Your task is to output the entries below word for word.
++++ Material for this exercise ++++
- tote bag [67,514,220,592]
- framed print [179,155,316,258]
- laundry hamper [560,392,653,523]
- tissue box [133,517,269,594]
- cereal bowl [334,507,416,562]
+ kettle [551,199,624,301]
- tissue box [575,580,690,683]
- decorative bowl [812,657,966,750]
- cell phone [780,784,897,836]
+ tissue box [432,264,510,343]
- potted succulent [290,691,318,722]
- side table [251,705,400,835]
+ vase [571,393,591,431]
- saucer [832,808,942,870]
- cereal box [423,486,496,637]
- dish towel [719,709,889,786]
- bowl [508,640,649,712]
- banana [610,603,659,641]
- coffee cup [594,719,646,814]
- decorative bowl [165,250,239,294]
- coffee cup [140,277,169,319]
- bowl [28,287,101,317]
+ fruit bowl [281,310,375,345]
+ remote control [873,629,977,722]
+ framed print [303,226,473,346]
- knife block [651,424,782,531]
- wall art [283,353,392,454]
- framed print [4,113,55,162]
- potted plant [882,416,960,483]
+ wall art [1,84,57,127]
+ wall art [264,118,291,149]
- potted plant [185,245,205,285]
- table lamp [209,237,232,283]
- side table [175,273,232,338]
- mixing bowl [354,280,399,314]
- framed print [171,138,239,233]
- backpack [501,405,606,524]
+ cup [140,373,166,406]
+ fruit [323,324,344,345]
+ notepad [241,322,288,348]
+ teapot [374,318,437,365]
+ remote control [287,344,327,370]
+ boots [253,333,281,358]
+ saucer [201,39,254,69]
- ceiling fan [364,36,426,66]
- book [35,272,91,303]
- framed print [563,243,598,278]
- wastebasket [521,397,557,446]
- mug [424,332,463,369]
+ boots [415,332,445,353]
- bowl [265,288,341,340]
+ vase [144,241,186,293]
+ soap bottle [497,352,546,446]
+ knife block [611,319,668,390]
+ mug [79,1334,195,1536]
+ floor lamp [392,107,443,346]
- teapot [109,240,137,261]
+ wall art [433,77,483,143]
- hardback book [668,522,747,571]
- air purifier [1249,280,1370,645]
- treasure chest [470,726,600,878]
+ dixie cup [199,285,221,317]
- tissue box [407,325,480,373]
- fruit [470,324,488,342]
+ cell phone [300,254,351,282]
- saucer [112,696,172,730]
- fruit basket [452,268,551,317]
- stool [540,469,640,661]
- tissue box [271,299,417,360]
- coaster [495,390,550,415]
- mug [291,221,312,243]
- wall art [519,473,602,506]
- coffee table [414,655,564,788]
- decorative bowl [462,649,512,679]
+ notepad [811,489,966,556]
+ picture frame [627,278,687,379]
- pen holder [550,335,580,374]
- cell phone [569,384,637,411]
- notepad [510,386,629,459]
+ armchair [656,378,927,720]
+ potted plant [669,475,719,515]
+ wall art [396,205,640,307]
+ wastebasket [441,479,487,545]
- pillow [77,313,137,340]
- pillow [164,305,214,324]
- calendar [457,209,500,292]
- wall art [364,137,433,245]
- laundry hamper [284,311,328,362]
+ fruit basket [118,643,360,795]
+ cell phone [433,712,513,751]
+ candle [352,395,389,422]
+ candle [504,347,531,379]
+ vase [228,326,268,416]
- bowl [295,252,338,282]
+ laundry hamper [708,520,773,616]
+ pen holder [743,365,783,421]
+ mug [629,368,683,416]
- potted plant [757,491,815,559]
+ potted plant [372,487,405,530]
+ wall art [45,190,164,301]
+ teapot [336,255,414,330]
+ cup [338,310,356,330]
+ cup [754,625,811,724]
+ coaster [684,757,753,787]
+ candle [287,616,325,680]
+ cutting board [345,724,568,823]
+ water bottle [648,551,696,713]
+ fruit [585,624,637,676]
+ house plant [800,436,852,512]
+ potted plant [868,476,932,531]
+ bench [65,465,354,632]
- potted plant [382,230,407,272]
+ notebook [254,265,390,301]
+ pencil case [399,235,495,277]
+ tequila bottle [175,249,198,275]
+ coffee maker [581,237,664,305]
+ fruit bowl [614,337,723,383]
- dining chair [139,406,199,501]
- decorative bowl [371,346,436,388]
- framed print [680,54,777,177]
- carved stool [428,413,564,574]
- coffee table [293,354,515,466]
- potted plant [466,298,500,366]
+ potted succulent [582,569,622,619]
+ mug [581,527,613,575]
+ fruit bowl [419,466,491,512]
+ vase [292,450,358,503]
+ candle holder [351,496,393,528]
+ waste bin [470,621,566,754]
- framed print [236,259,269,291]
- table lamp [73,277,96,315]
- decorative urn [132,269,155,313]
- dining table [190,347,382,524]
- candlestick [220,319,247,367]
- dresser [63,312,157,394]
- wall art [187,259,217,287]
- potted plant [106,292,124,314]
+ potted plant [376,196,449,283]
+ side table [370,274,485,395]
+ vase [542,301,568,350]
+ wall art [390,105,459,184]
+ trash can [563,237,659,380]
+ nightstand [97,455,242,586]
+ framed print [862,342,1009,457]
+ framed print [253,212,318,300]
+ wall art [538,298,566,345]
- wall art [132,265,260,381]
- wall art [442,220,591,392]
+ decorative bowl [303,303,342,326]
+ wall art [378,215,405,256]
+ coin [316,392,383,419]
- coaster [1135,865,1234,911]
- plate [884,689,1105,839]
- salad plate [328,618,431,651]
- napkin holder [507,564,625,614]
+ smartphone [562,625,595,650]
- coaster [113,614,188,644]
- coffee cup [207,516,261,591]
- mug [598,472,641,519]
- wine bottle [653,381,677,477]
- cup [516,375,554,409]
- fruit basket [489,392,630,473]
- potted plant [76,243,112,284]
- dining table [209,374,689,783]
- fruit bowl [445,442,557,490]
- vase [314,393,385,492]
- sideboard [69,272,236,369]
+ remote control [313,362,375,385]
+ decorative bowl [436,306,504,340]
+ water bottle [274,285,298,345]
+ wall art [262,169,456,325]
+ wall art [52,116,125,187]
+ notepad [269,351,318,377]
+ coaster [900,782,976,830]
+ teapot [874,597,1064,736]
++++
**Answer area:**
- tote bag [67,514,220,592]
- framed print [179,155,316,258]
- laundry hamper [560,392,653,523]
- tissue box [133,517,269,594]
- cereal bowl [334,507,416,562]
+ kettle [551,199,624,301]
- tissue box [575,580,690,683]
- decorative bowl [812,657,966,750]
- cell phone [780,784,897,836]
+ tissue box [432,264,510,343]
- potted succulent [290,691,318,722]
- side table [251,705,400,835]
+ vase [571,393,591,431]
- saucer [832,808,942,870]
- cereal box [423,486,496,637]
- dish towel [719,709,889,786]
- bowl [508,640,649,712]
- banana [610,603,659,641]
- coffee cup [594,719,646,814]
- decorative bowl [165,250,239,294]
- coffee cup [140,277,169,319]
- bowl [28,287,101,317]
+ fruit bowl [281,310,375,345]
+ remote control [873,629,977,722]
+ framed print [303,226,473,346]
- knife block [651,424,782,531]
- wall art [283,353,392,454]
- framed print [4,113,55,162]
- potted plant [882,416,960,483]
+ wall art [1,84,57,127]
+ wall art [264,118,291,149]
- potted plant [185,245,205,285]
- table lamp [209,237,232,283]
- side table [175,273,232,338]
- mixing bowl [354,280,399,314]
- framed print [171,138,239,233]
- backpack [501,405,606,524]
+ cup [140,373,166,406]
+ fruit [323,324,344,345]
+ notepad [241,322,288,348]
+ teapot [374,318,437,365]
+ remote control [287,344,327,370]
+ boots [253,333,281,358]
+ saucer [201,39,254,69]
- ceiling fan [364,36,426,66]
- book [35,272,91,303]
- framed print [563,243,598,278]
- wastebasket [521,397,557,446]
- mug [424,332,463,369]
+ boots [415,332,445,353]
- bowl [265,288,341,340]
+ vase [144,241,186,293]
+ soap bottle [497,352,546,446]
+ knife block [611,319,668,390]
+ mug [79,1334,195,1536]
+ floor lamp [392,107,443,346]
- teapot [109,240,137,261]
+ wall art [433,77,483,143]
- hardback book [668,522,747,571]
- air purifier [1249,280,1370,645]
- treasure chest [470,726,600,878]
+ dixie cup [199,285,221,317]
- tissue box [407,325,480,373]
- fruit [470,324,488,342]
+ cell phone [300,254,351,282]
- saucer [112,696,172,730]
- fruit basket [452,268,551,317]
- stool [540,469,640,661]
- tissue box [271,299,417,360]
- coaster [495,390,550,415]
- mug [291,221,312,243]
- wall art [519,473,602,506]
- coffee table [414,655,564,788]
- decorative bowl [462,649,512,679]
+ notepad [811,489,966,556]
+ picture frame [627,278,687,379]
- pen holder [550,335,580,374]
- cell phone [569,384,637,411]
- notepad [510,386,629,459]
+ armchair [656,378,927,720]
+ potted plant [669,475,719,515]
+ wall art [396,205,640,307]
+ wastebasket [441,479,487,545]
- pillow [77,313,137,340]
- pillow [164,305,214,324]
- calendar [457,209,500,292]
- wall art [364,137,433,245]
- laundry hamper [284,311,328,362]
+ fruit basket [118,643,360,795]
+ cell phone [433,712,513,751]
+ candle [352,395,389,422]
+ candle [504,347,531,379]
+ vase [228,326,268,416]
- bowl [295,252,338,282]
+ laundry hamper [708,520,773,616]
+ pen holder [743,365,783,421]
+ mug [629,368,683,416]
- potted plant [757,491,815,559]
+ potted plant [372,487,405,530]
+ wall art [45,190,164,301]
+ teapot [336,255,414,330]
+ cup [338,310,356,330]
+ cup [754,625,811,724]
+ coaster [684,757,753,787]
+ candle [287,616,325,680]
+ cutting board [345,724,568,823]
+ water bottle [648,551,696,713]
+ fruit [585,624,637,676]
+ house plant [800,436,852,512]
+ potted plant [868,476,932,531]
+ bench [65,465,354,632]
- potted plant [382,230,407,272]
+ notebook [254,265,390,301]
+ pencil case [399,235,495,277]
+ tequila bottle [175,249,198,275]
+ coffee maker [581,237,664,305]
+ fruit bowl [614,337,723,383]
- dining chair [139,406,199,501]
- decorative bowl [371,346,436,388]
- framed print [680,54,777,177]
- carved stool [428,413,564,574]
- coffee table [293,354,515,466]
- potted plant [466,298,500,366]
+ potted succulent [582,569,622,619]
+ mug [581,527,613,575]
+ fruit bowl [419,466,491,512]
+ vase [292,450,358,503]
+ candle holder [351,496,393,528]
+ waste bin [470,621,566,754]
- framed print [236,259,269,291]
- table lamp [73,277,96,315]
- decorative urn [132,269,155,313]
- dining table [190,347,382,524]
- candlestick [220,319,247,367]
- dresser [63,312,157,394]
- wall art [187,259,217,287]
- potted plant [106,292,124,314]
+ potted plant [376,196,449,283]
+ side table [370,274,485,395]
+ vase [542,301,568,350]
+ wall art [390,105,459,184]
+ trash can [563,237,659,380]
+ nightstand [97,455,242,586]
+ framed print [862,342,1009,457]
+ framed print [253,212,318,300]
+ wall art [538,298,566,345]
- wall art [132,265,260,381]
- wall art [442,220,591,392]
+ decorative bowl [303,303,342,326]
+ wall art [378,215,405,256]
+ coin [316,392,383,419]
- coaster [1135,865,1234,911]
- plate [884,689,1105,839]
- salad plate [328,618,431,651]
- napkin holder [507,564,625,614]
+ smartphone [562,625,595,650]
- coaster [113,614,188,644]
- coffee cup [207,516,261,591]
- mug [598,472,641,519]
- wine bottle [653,381,677,477]
- cup [516,375,554,409]
- fruit basket [489,392,630,473]
- potted plant [76,243,112,284]
- dining table [209,374,689,783]
- fruit bowl [445,442,557,490]
- vase [314,393,385,492]
- sideboard [69,272,236,369]
+ remote control [313,362,375,385]
+ decorative bowl [436,306,504,340]
+ water bottle [274,285,298,345]
+ wall art [262,169,456,325]
+ wall art [52,116,125,187]
+ notepad [269,351,318,377]
+ coaster [900,782,976,830]
+ teapot [874,597,1064,736]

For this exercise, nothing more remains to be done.